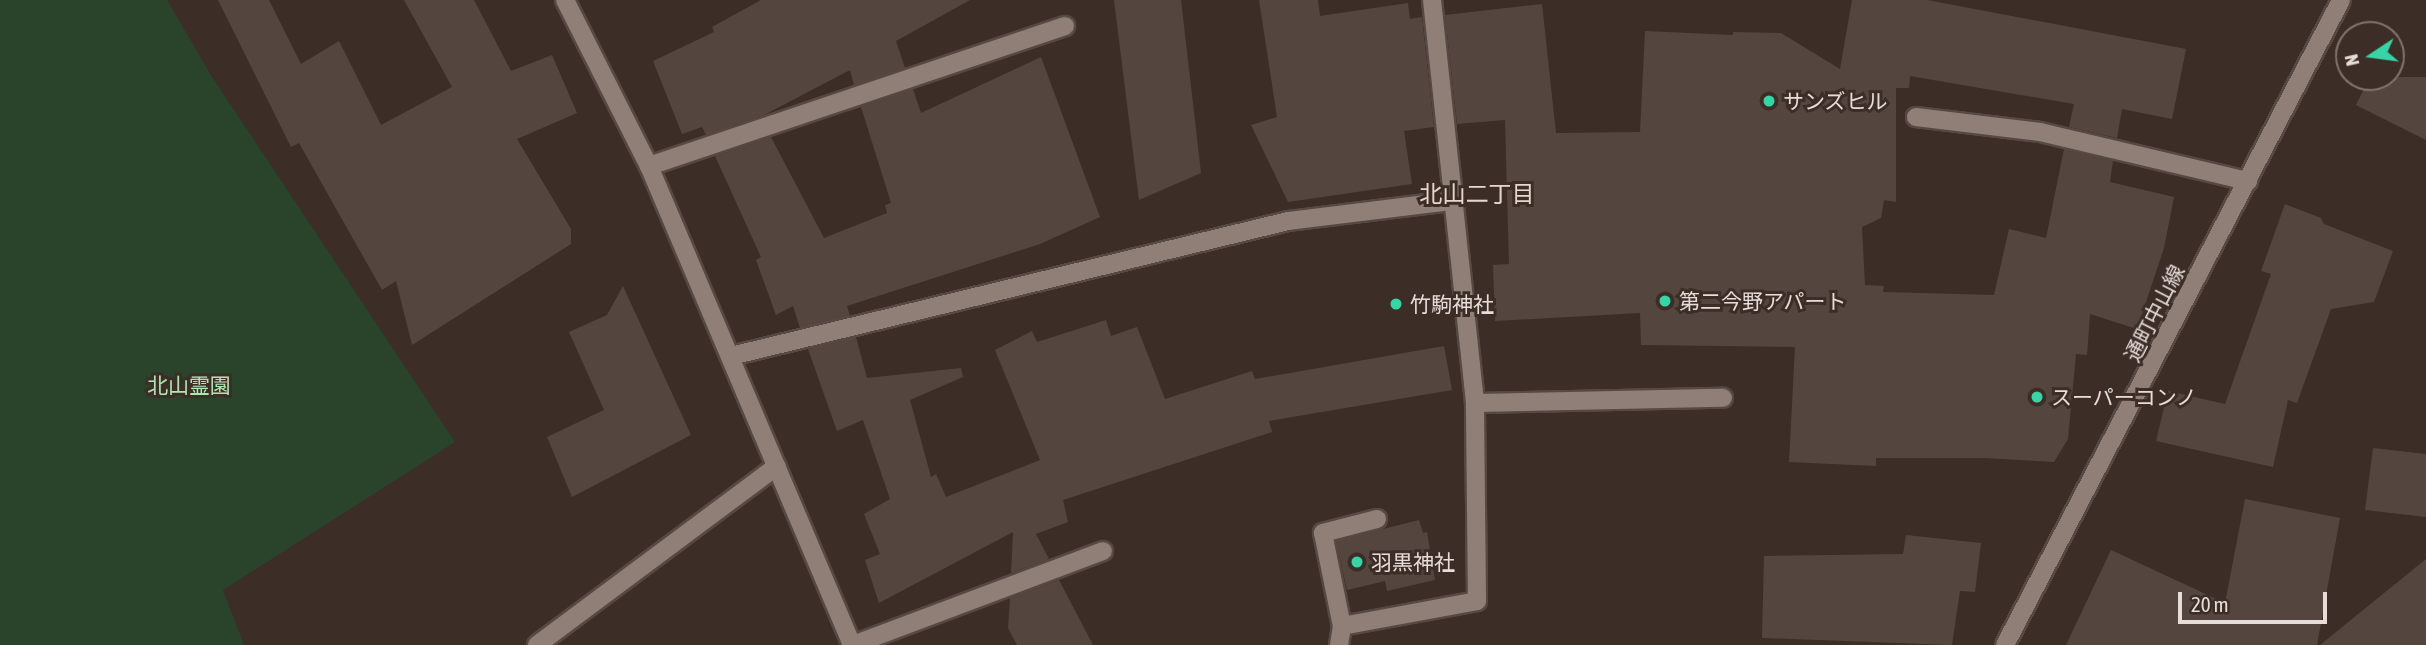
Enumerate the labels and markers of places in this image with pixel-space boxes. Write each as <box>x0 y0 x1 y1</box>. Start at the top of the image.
place label: サンズヒル <box>1783 88 1888 114</box>
marker: サンズヒル <box>1761 93 1777 109</box>
place label: 第二今野アパート <box>1679 288 1847 314</box>
place label: 竹駒神社 <box>1410 291 1494 317</box>
marker: 第二今野アパート <box>1657 293 1673 309</box>
marker: 竹駒神社 <box>1388 296 1404 312</box>
place label: スーパーコンノ <box>2051 384 2198 410</box>
marker: スーパーコンノ <box>2029 389 2045 405</box>
place label: 羽黒神社 <box>1371 549 1455 575</box>
marker: 羽黒神社 <box>1349 554 1365 570</box>

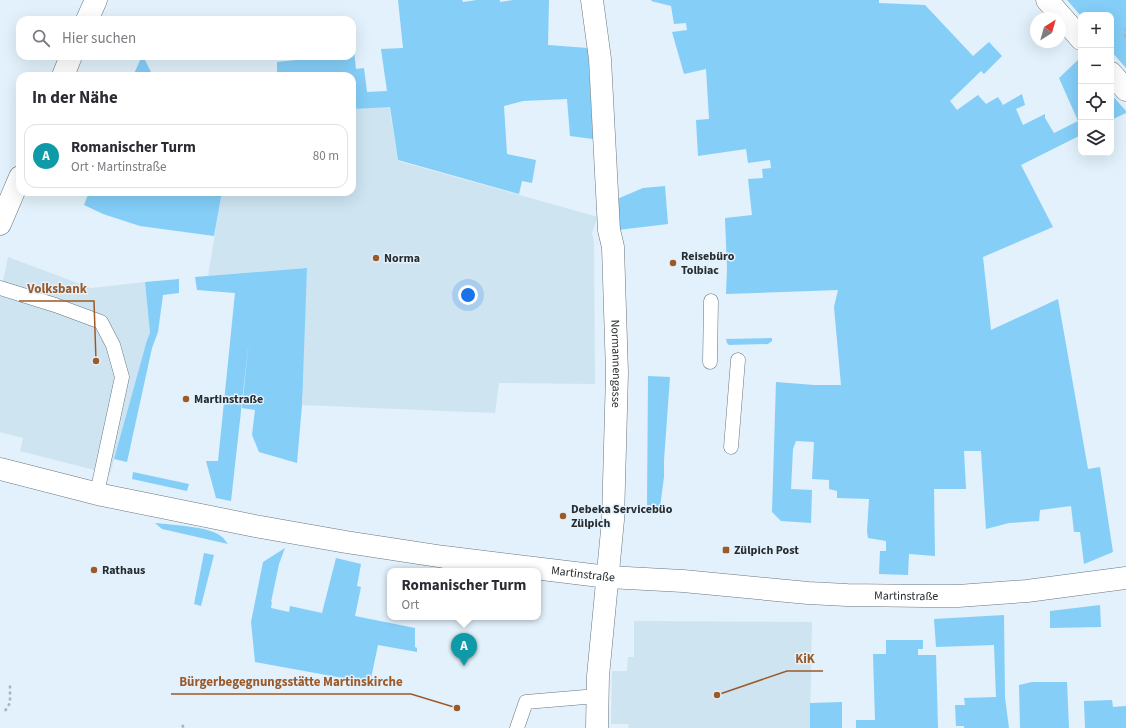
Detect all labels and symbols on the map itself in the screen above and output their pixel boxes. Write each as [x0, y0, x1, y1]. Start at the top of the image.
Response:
north arrow [1030, 12, 1066, 48]
place label: Reisebüro Tolbiac [681, 248, 735, 279]
place label: Norma [384, 250, 420, 267]
marker: Norma [371, 253, 381, 263]
marker: Reisebüro Tolbiac [668, 258, 678, 268]
callout: Volksbank [19, 276, 94, 301]
text: Volksbank [26, 280, 88, 298]
your location [458, 285, 478, 305]
street label: Normannengasse [606, 319, 625, 408]
place label: Martinstraße [194, 391, 263, 408]
marker: Martinstraße [181, 394, 191, 404]
place label: Debeka Servicebüo Zülpich [571, 501, 673, 532]
marker: Debeka Servicebüo Zülpich [558, 511, 568, 521]
place label: Zülpich Post [734, 542, 799, 559]
marker: Zülpich Post [721, 545, 731, 555]
place label: Rathaus [102, 562, 145, 579]
street label: Martinstraße [550, 562, 615, 586]
marker: Rathaus [89, 565, 99, 575]
street label: Martinstraße [874, 587, 938, 605]
pin: A [451, 633, 477, 666]
callout: KiK [787, 646, 823, 671]
text: KiK [795, 650, 816, 668]
callout: Bürgerbegegnungsstätte Martinskirche [171, 669, 411, 694]
text: Bürgerbegegnungsstätte Martinskirche [179, 673, 403, 691]

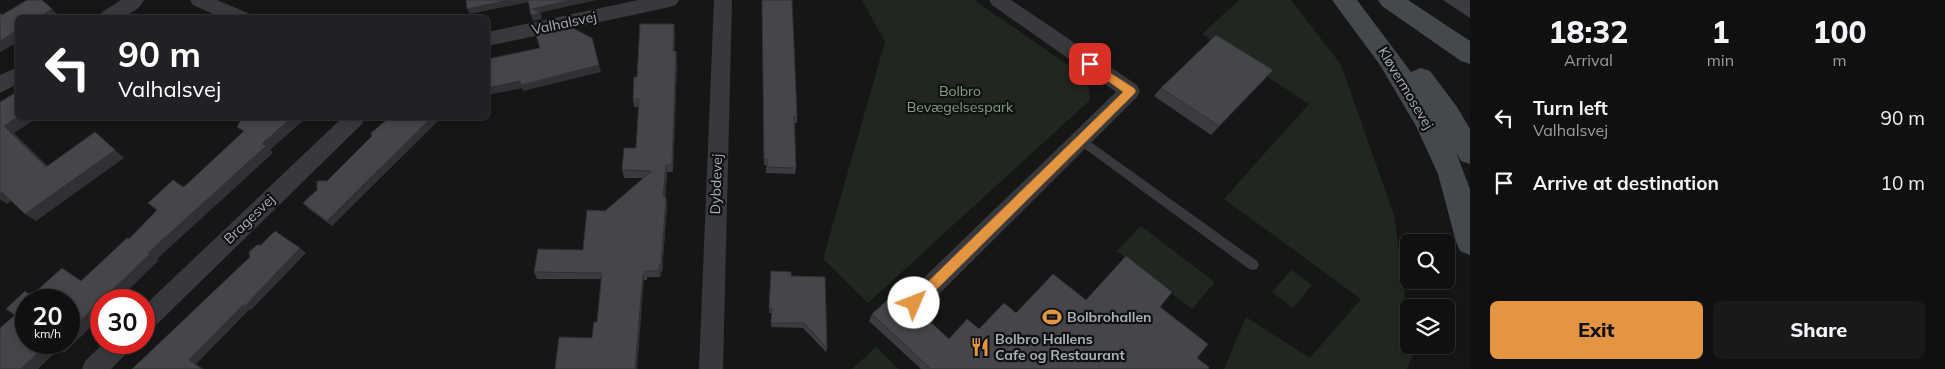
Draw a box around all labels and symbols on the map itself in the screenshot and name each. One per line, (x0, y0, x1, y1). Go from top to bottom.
street label: Valhalsvej (530, 7, 598, 39)
pin (1069, 43, 1111, 85)
street label: Kløvermosevej (1374, 43, 1438, 133)
park label: Bolbro Bevægelsespark (907, 82, 1014, 116)
street label: Dybdevej (706, 153, 726, 215)
street label: Bragesvej (220, 190, 278, 248)
position arrow (887, 276, 939, 328)
speed limit sign: 30 (90, 289, 155, 354)
sports icon: Bolbrohallen (1041, 306, 1063, 328)
place label: Bolbrohallen (1067, 308, 1152, 326)
place label: Bolbro Hallens Cafe og Restaurant (995, 330, 1125, 364)
restaurant icon: Bolbro Hallens Cafe og Restaurant (969, 336, 991, 358)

+++++

If pictures appear among the entries above, omit them; repeat everything else verbatim.

Enumerate the labels and markers of places in this image with pixel-space boxes. Write each as <box>x0 y0 x1 y1</box>. Start at the top of the image.
place label: サンズヒル <box>1783 88 1888 114</box>
marker: サンズヒル <box>1761 93 1777 109</box>
place label: 第二今野アパート <box>1679 288 1847 314</box>
place label: 竹駒神社 <box>1410 291 1494 317</box>
marker: 第二今野アパート <box>1657 293 1673 309</box>
marker: 竹駒神社 <box>1388 296 1404 312</box>
place label: スーパーコンノ <box>2051 384 2198 410</box>
marker: スーパーコンノ <box>2029 389 2045 405</box>
place label: 羽黒神社 <box>1371 549 1455 575</box>
marker: 羽黒神社 <box>1349 554 1365 570</box>

Detect all labels and symbols on the map itself in the screen above and output their pixel boxes. Write each as [x0, y0, x1, y1]. Start at the top of the image.
Response:
north arrow [1030, 12, 1066, 48]
place label: Reisebüro Tolbiac [681, 248, 735, 279]
place label: Norma [384, 250, 420, 267]
marker: Norma [371, 253, 381, 263]
marker: Reisebüro Tolbiac [668, 258, 678, 268]
callout: Volksbank [19, 276, 94, 301]
text: Volksbank [26, 280, 88, 298]
your location [458, 285, 478, 305]
street label: Normannengasse [606, 319, 625, 408]
place label: Martinstraße [194, 391, 263, 408]
marker: Martinstraße [181, 394, 191, 404]
place label: Debeka Servicebüo Zülpich [571, 501, 673, 532]
marker: Debeka Servicebüo Zülpich [558, 511, 568, 521]
place label: Zülpich Post [734, 542, 799, 559]
marker: Zülpich Post [721, 545, 731, 555]
place label: Rathaus [102, 562, 145, 579]
street label: Martinstraße [550, 562, 615, 586]
marker: Rathaus [89, 565, 99, 575]
street label: Martinstraße [874, 587, 938, 605]
pin: A [451, 633, 477, 666]
callout: KiK [787, 646, 823, 671]
text: KiK [795, 650, 816, 668]
callout: Bürgerbegegnungsstätte Martinskirche [171, 669, 411, 694]
text: Bürgerbegegnungsstätte Martinskirche [179, 673, 403, 691]

Draw a box around all labels and symbols on the map itself in the screenshot and name each. One per line, (x0, y0, x1, y1). Go from top to bottom.
street label: Valhalsvej (530, 7, 598, 39)
pin (1069, 43, 1111, 85)
street label: Kløvermosevej (1374, 43, 1438, 133)
park label: Bolbro Bevægelsespark (907, 82, 1014, 116)
street label: Dybdevej (706, 153, 726, 215)
street label: Bragesvej (220, 190, 278, 248)
position arrow (887, 276, 939, 328)
speed limit sign: 30 (90, 289, 155, 354)
sports icon: Bolbrohallen (1041, 306, 1063, 328)
place label: Bolbrohallen (1067, 308, 1152, 326)
place label: Bolbro Hallens Cafe og Restaurant (995, 330, 1125, 364)
restaurant icon: Bolbro Hallens Cafe og Restaurant (969, 336, 991, 358)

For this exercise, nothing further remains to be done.